Per Andrea Lucchetta, ex campione del mondo nella generazione di fenomeni della nazionale di pallavolo e da tempo impegnato in attività di sensibilizzazione sul tema dell’inclusione, «servono gesti che facciano scoprire ai bambini il divertimento. I bambini sanno accogliere, rispettare, aspettare. I bambini includono, siamo noi adulti che abbiamo barriere culturali che si traducono in separazioni. Un atleta olimpico e un atleta paralimpico si preparano allo stesso modo, il cuore e la partecipazione sono gli stessi. La diversità non c’è, non esiste». Per Lucchetta «è indispensabile dare continuità, costruire nel tempo dei percorsi, sostenere anche i disabili che alle Paralimpiadi non ci vanno perché non hanno le risorse e gli ausili per allenarsi. Quando gioco con i bambini in piazza abbasso la rete della pallavolo: spetta a chiunque trovare il modo per essere accogliente, così che qualsiasi bimbo possa essere incluso»

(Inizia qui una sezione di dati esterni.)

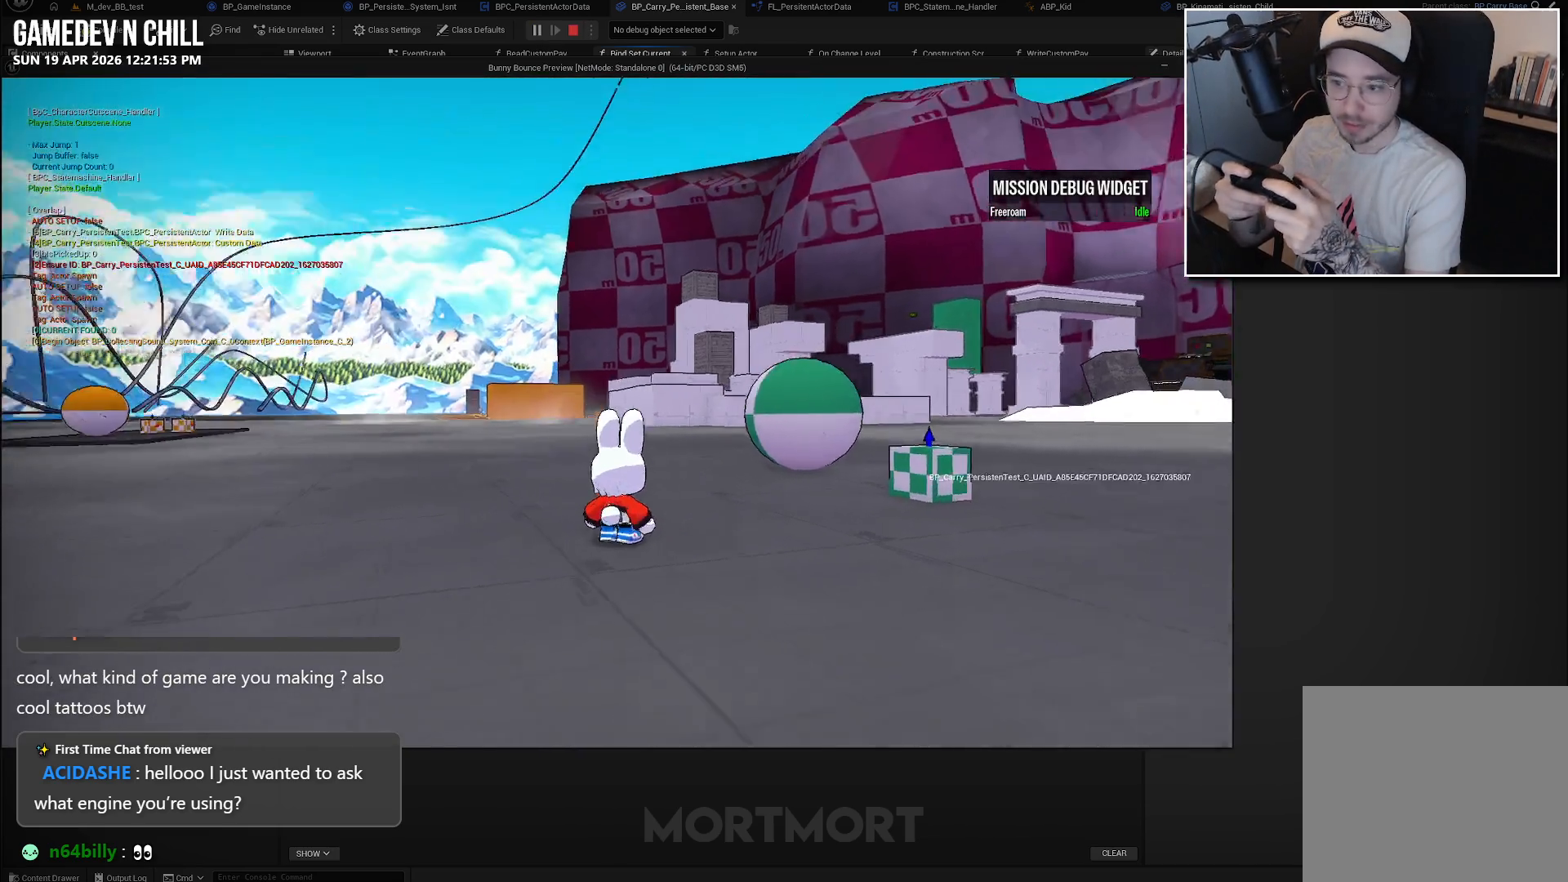
{"buttons": [], "left_stick": "center", "right_stick": "left", "events": [[50, "right_stick", "down-left"], [217, "right_stick", "left"], [233, "left_stick", "down-right"], [350, "left_stick", "center"]]}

Luca Grion, filosofo, osserva che lo sport «è quella condizione in cui ci mettiamo in gioco in modo esigente, stando a delle regole che comportano oneri e fatica per capire di che pasta si è fatti. Attraverso lo sport accettiamo i nostri limiti, il responso del campo: stare alle regole è una lezione di democrazia. Servono maestri coerenti e credibili che facciano nascere talenti personali e sappiano includere. Basta che ognuno, proprio come nel baskin, porti le proprie abilità».